'The Woman in Gold' - Movie Review

"The Woman in Gold" is probably Gustav Klimt's most famous painting (Wikipedia article with photo) and also possibly the most famous portrait ever painted. This movie is about the history of that painting, and its eventual restitution to the family decades after it was seized by the Nazis.

Helen Mirren (with brown contacts, which I found oddly disturbing) plays Maria Altmann, an Austrian Jew now living in Los Angeles. When she discovers after her sister's death that she might have rights to the Klimt portrait of her aunt that had hung in her family home for her entire childhood, she asks a friend whose son is a lawyer if she can borrow him for a bit ... The lawyer in question is E. Randol "Randy" Schoenberg (played by Ryan Reynolds), grandson of the famous composer and also of Austrian descent. He has no experience and little initial interest, but the case gets under his skin and he begins to pursue it.

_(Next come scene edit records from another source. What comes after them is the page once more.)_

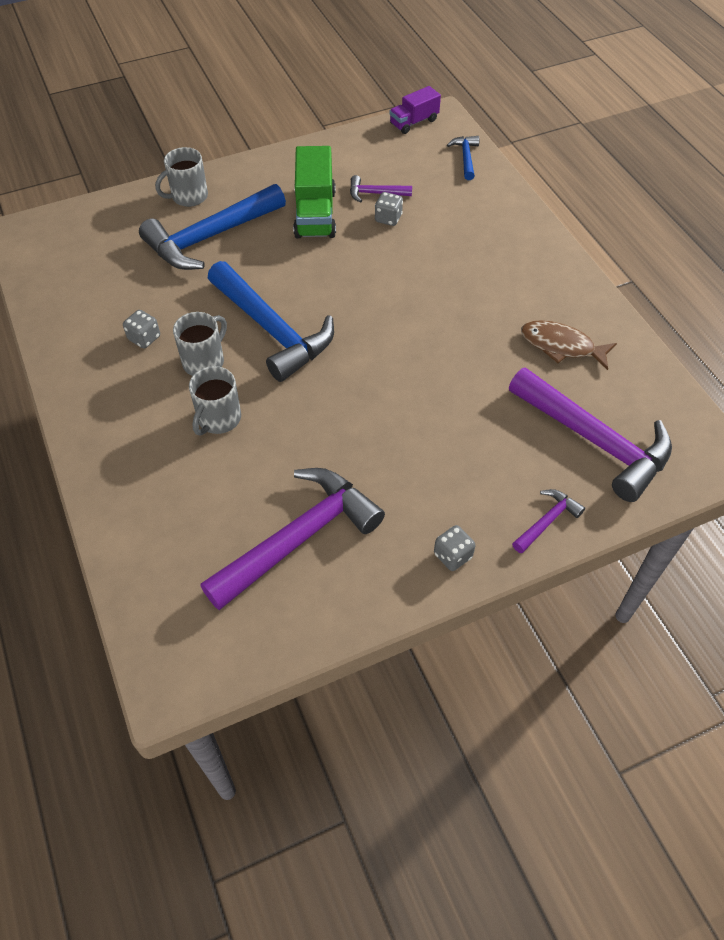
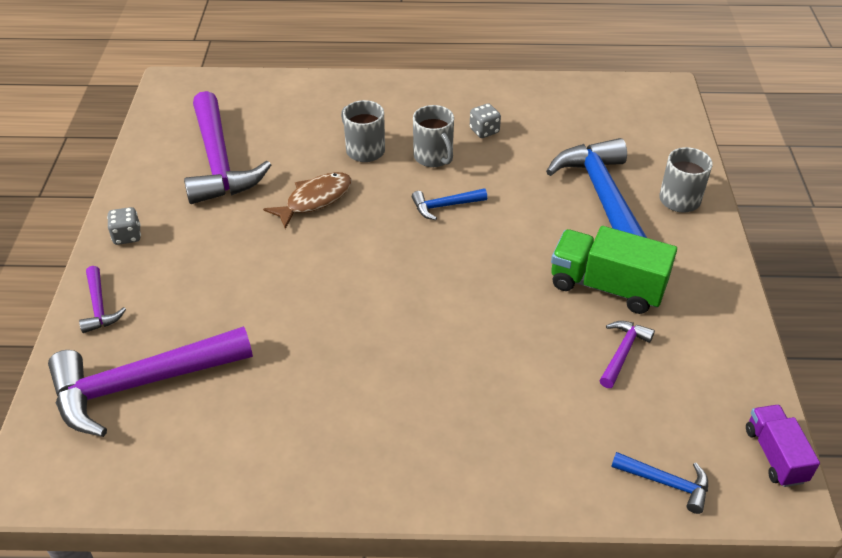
camera: 115 degrees right, 10 degrees down
blue hammer [208,261,334,382] -> blue hammer [412,188,487,220], size x0.45
grey dice [375,192,403,226] -> none
brown fish [521,320,617,370] -> brown fish moved to [263,172,352,229]

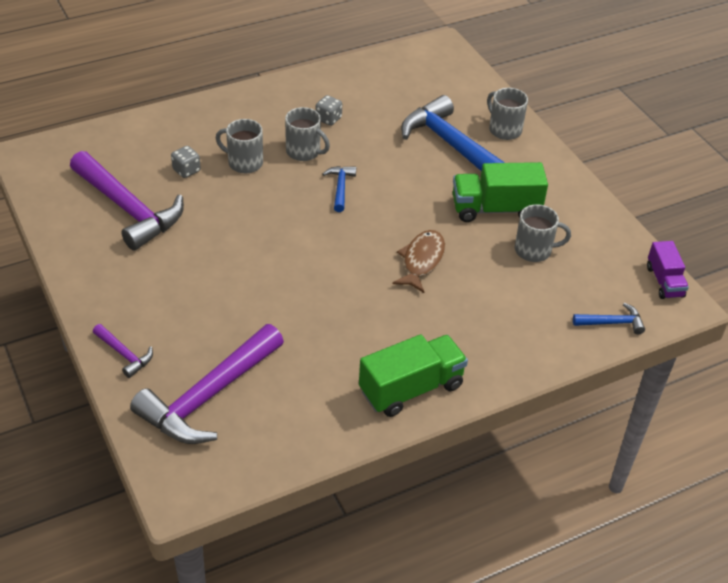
camera: 30 degrees left, 0 degrees up
grey dice [107,207,141,245] -> grey dice moved to [171,146,201,178]
brown fish [263,172,352,229] -> brown fish moved to [393,230,445,293]
blue hammer [412,188,487,220] -> blue hammer turned 135 degrees clockwise [322,166,356,212]
purple hammer [599,321,655,388] -> grey mug [515,204,571,262]
purple truck [746,405,820,487] -> purple truck turned 150 degrees counterclockwise [647,241,689,299]
none -> green truck [359,334,468,417]

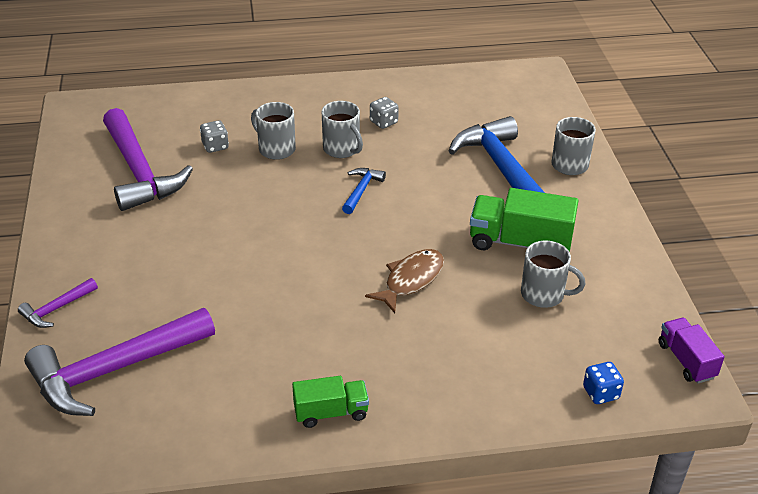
camera: 20 degrees right, 5 degrees down
purple hammer [93,324,153,378] -> purple hammer turned 75 degrees clockwise [18,278,98,328]
green truck [359,334,468,417] -> green truck [292,376,369,428], size x0.61
blue hammer [573,303,645,334] -> blue dice [583,362,624,404]
purple truck [647,241,689,299] -> purple truck turned 150 degrees clockwise [659,318,725,383]

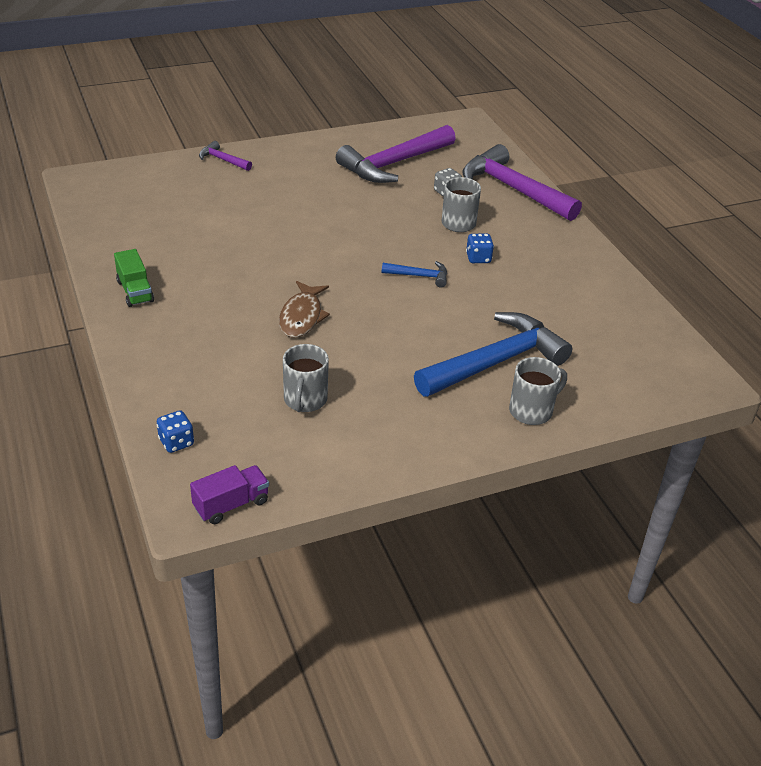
camera: 75 degrees right, 0 degrees up
purple hammer [24,308,215,416] -> purple hammer moved to [462,144,582,221]
grey mug [321,101,363,158] -> blue dice [466,233,494,263]
brown fish [365,249,444,313] -> brown fish turned 75 degrees clockwise [279,281,330,337]
grey dice [370,97,399,129] -> none
green truck [470,188,578,252] -> none

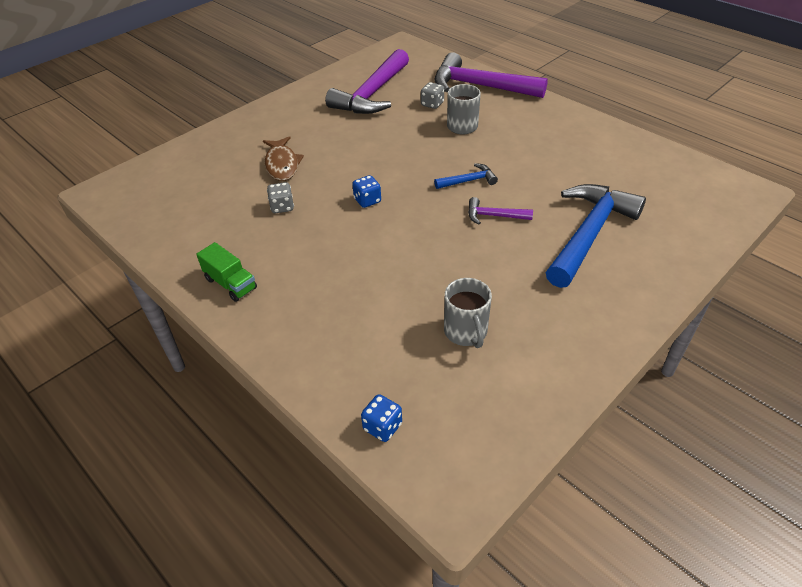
camera: 20 degrees left, 5 degrees up
purple truck [190,465,269,524] -> none
purple hammer [199,141,252,171] -> purple hammer moved to [468,197,533,224]
brown fish [279,281,330,337] -> brown fish moved to [263,136,304,181]
blue dice [466,233,494,263] -> blue dice moved to [352,175,381,208]
grey mug [509,357,567,425] -> none
none -> grey dice [267,182,294,213]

The movie has far too many flashbacks, although I understand the need to put some of the information about the family, their history, and the painting before us. Mirren and Reynolds made a very compelling pair, but the young Maria (Tatiana Maslany) and her husband (Max Irons) in the flashbacks weren't as good. The movie was also overly sentimental and manipulative with some very heavy-handed music.

That said, Mirren and Reynolds were very good, and the story is fascinating - both the picture in history of a rich Viennese Jewish family, and the whole history of the picture's restitution.

If you watch the movie, it's worth your time to read the Historical Accuracy section of the Wikipedia article (not brutally bad, but they - typically of Hollywood - over-emphasized the American angle and made some other dubious changes).